Multivariate Gaussian (Diagonal Covariance)

Multivariate Gaussian (Non-Diagonal Covariance)

Appendix

Proof Sketch of Koksma-Hlawka

The original proof of the Koksma-Hlawka inequality is given using integration by parts and some decomposotion. Below, we roughly outline a simple proof using the powerful tool of reproducing kernel Hilbert space (RKHS).

We consider an RKHS \(\mathcal{H}\) with reproducing kernel \(K\). For any function \(f \in \mathcal{H}\), the reproducing property of RKHS states that

\[ f(x) = \langle f, K(\cdot, x)\rangle_\mathcal{H}, \qquad \int f(x) dx = \int \langle f, K(\cdot, x)\rangle_\mathcal{H} dx = \langle f, \int K(\cdot, x) dx\rangle_\mathcal{H} \]

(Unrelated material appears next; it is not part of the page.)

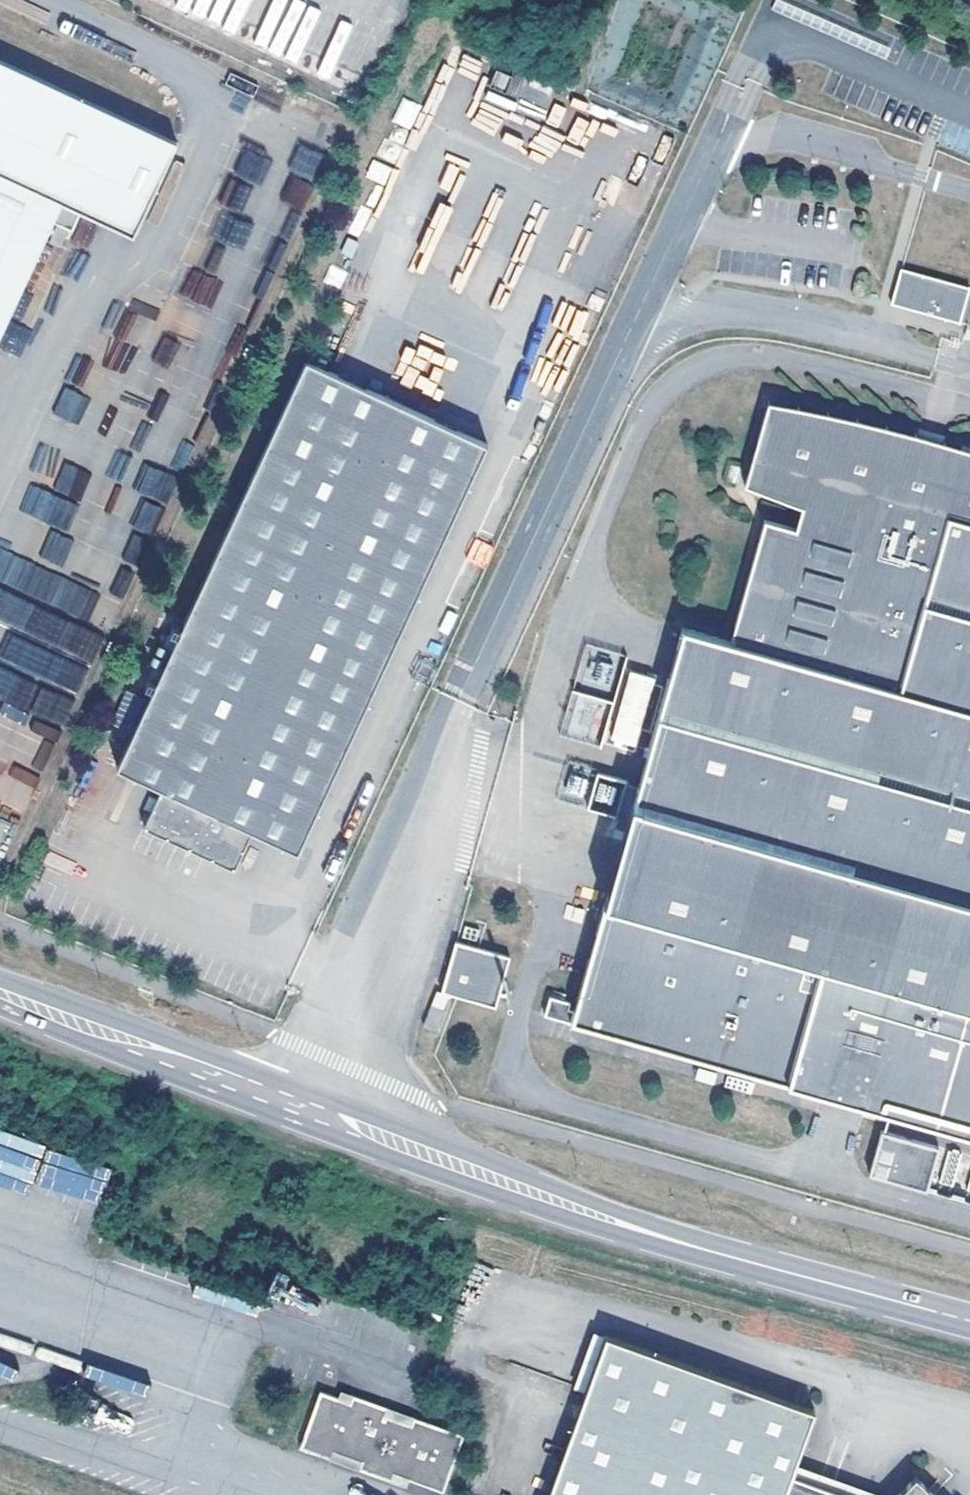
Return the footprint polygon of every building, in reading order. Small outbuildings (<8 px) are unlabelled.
[(81,210),(133,235),(176,142),(0,60),(0,173),(65,203),(81,210)] [(501,93),(483,148),(507,156),(525,101),(501,93)] [(65,203),(0,173),(0,345),(49,240),(65,203)] [(65,203),(49,240),(59,245),(67,228),(72,230),(81,210),(65,203)] [(899,273),(894,295),(893,299),(901,301),(928,308),(925,318),(956,325),(959,310),(965,289),(899,273)] [(890,309),(899,311),(925,318),(928,308),(901,301),(893,299),(890,309)] [(113,765),(160,787),(251,829),(295,850),(364,701),(440,540),(486,440),(304,356),(260,451),(113,765)] [(65,387),(53,413),(77,424),(89,399),(65,387)] [(854,424),(763,412),(735,502),(801,520),(794,542),(766,532),(734,638),(688,626),(685,638),(608,901),(573,1018),(851,1101),(969,1134),(969,454),(854,424)] [(61,564),(71,541),(55,534),(45,557),(61,564)] [(486,567),(493,546),(473,539),(466,560),(486,567)] [(98,593),(0,548),(0,583),(66,613),(52,642),(80,655),(69,678),(80,683),(103,634),(83,625),(98,593)] [(27,624),(35,603),(0,590),(0,621),(16,627),(19,621),(27,624)] [(611,745),(639,750),(652,676),(624,671),(611,745)] [(591,800),(610,805),(616,784),(597,779),(591,800)] [(233,869),(251,829),(160,787),(141,826),(233,869)] [(455,937),(440,989),(494,1004),(508,952),(455,937)] [(549,997),(544,1016),(568,1023),(573,1004),(549,997)] [(429,1001),(424,1020),(439,1024),(444,1005),(429,1001)] [(697,1066),(695,1081),(714,1084),(716,1069),(697,1066)] [(877,1137),(871,1182),(930,1190),(936,1145),(877,1137)] [(50,1151),(40,1187),(99,1202),(109,1167),(50,1151)] [(790,1473),(811,1409),(606,1333),(547,1494),(847,1494),(790,1473)] [(441,1489),(461,1434),(339,1390),(337,1397),(320,1391),(300,1445),(406,1484),(408,1477),(441,1489)] [(914,1485),(905,1494),(925,1494),(914,1485)]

where \(\langle \cdot, \cdot \rangle_\mathcal{H}\) is the inner product equipped with the RKHS. For a probability measure \(\mu\), we have the kernel mean embedding \(m_\mu\) of the measure defined as

\[ m_\mu := \int K(\cdot, x) d\mu(x). \]

Notice that the full integral \(I\) is the expectation over the uniform measure \(\mu\) while the QMC estimate is the expectation over the discrete measure \(\mu_N\) as average Dirac mass. Thus, we have

\[ \begin{split} |I - \hat{I}_N^Q| &= \left| \int f d\mu - \int fd\mu_N \right| \\ &= \left| \int \langle f, K(\cdot, x)\rangle_\mathcal{H} d\mu(x) - \int \langle f, K(\cdot, x)\rangle_\mathcal{H} d\mu_N(x) \right| \\ &= \left\langle f, \int K(\cdot, x)d\mu(x) \right\rangle_\mathcal{H} - \left\langle f, \int K(\cdot, x)d\mu_N(x) \right\rangle_\mathcal{H} \\ &= \langle f, m_\mu \rangle_\mathcal{H} - \langle f, m_{\mu_N}\rangle_\mathcal{H} = \langle f, m_\mu - m_{\mu_N}\rangle_\mathcal{H} \\ &\le \|f\|_\mathcal{H} \cdot \|m_\mu - m_{\mu_N}\|_\mathcal{H}. \end{split} \]

Finally, it can be established that if we set the reproducing kernel as \(K_D: [0,1]^D \times [0,1]^D \to \mathbb{R}\) given by

\[ K_D(x, y) = \prod_{j = 1}^D \left( 1 + \min\{1-x_j, 1-y_j \}\right) \]

and work with its corresponding RKHS \(\mathcal{H}_D\) we could recover the desired Koksma-Hlawka inequality frm the above derivation.